Ir al contenido principal

Abducidos

Hay vida más allá del órdago secesionista, y algún día, esperemos que no muy lejano, podremos dejar de pensar a todas horas en el tema, podremos superar esta conmoción por lo sucedido y esta ansiedad por lo que puede suceder. Tal vez un día, esperemos que próximo, la política deje de ser una tensión y una coacción, y volvamos a preocuparnos por lo realmente preocupante, que son el trabajo y la educación y la pobreza de dos tercios del mundo y el imperio del capital y la devastación de la naturaleza, y tantas cosas que estamos descuidando aplastadas bajo los escombros de esta febril demolición.


Quizá, también, podamos regresar a la construcción de la vida personal, a nuestras viejas inquietudes existenciales y nuestras aspiraciones a la vida buena y pacífica que buscaban Epicuro, Séneca, Montaigne o Spinoza, al amor al conocimiento que animaba la pasión de Tales, Aristóteles, Leonardo, Hume, Newton o Marx, al esfuerzo por concebir una ética coherente y fundamentada al que dedicaron su obra Kant, Schopenhauer, Nietzsche, Sartre o Foucault.

Tal vez suceda un día, pero de momento estamos aquí, abducidos por el delirio nacionalista, que es el monstruo producido por el sueño de la razón, un monstruo que incubaron y alimentaron las élites burocráticas tradicionalistas y que fue clavando sus tentáculos, cada vez más hondo, en algo tan sencillo como el apego al terruño, obnubilando a tantas personas de buena fe que llegaron a creer que un himno o una bandera están por encima de la gente porque son anteriores a ella, como los dioses y los mitos, y por tanto hay que defenderlos de ella e imponérselos si es preciso.
Ente esas multitudes exaltadas por el espejismo patriótico se colaron, como sucede siempre, montones de resentidos, frustrados, oportunistas y corruptos, no pocos ingenuos neorrománticos, jóvenes insatisfechos que confundieron el sueño de las patrias con el de un mundo mejor.

→ DATOS RECOPILADOS:
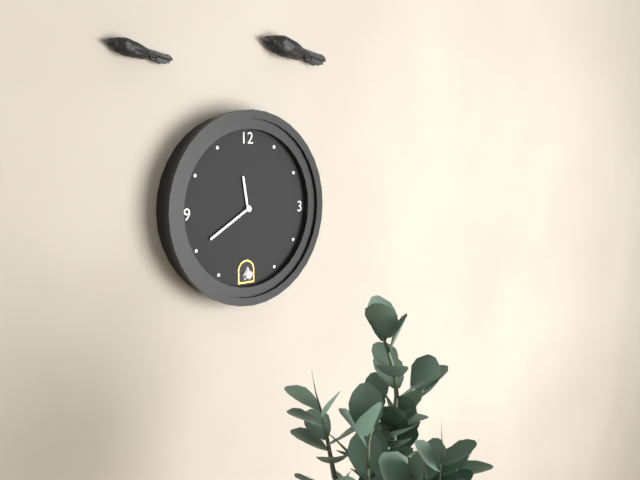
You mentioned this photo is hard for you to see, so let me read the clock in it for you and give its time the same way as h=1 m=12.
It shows h=11 m=40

→ DESCRIPCIÓN DE LA TAREA: En el texto «Abducidos», ¿quiénes incubaron y alimentaron el monstruo del delirio nacionalista? Los datos no tienen ningún papel en esta tarea.

→ SOLUCIÓN PROPUESTA: Lo incubaron y alimentaron las élites burocráticas tradicionalistas.